(Change listing data)

***

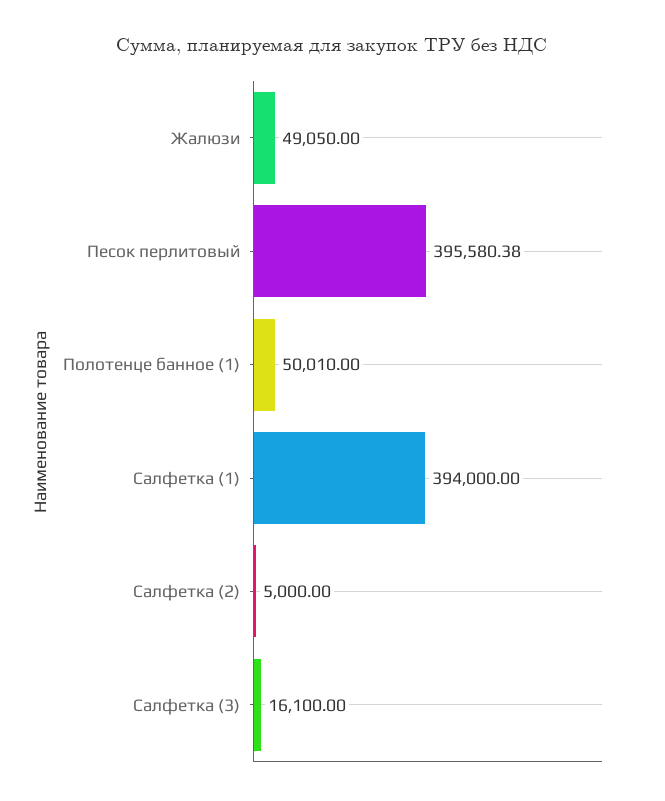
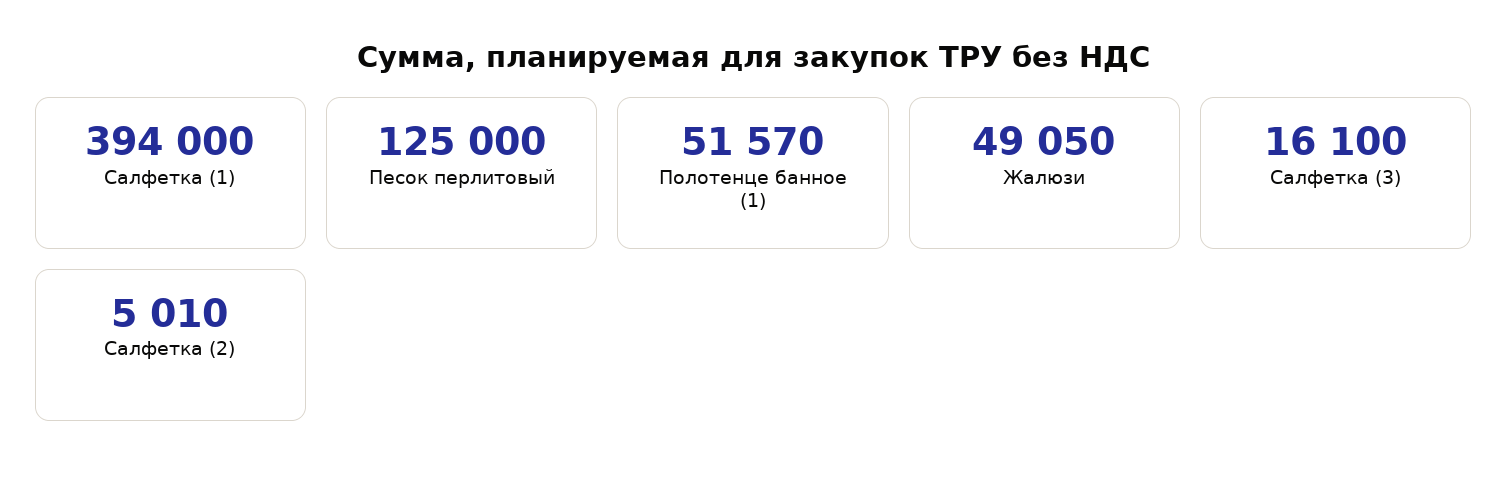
  {
    "Жалюзи": 49050,
-   "Песок перлитовый": 395580.38,
+   "Песок перлитовый": 125000,
-   "Полотенце банное (1)": 50010,
+   "Полотенце банное (1)": 51570,
    "Салфетка (1)": 394000,
-   "Салфетка (2)": 5000,
+   "Салфетка (2)": 5010,
    "Салфетка (3)": 16100
  }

***

Required action: Determine the number of lines above holding the string "банное". Reply with it and nothing more.

Exercise response: 2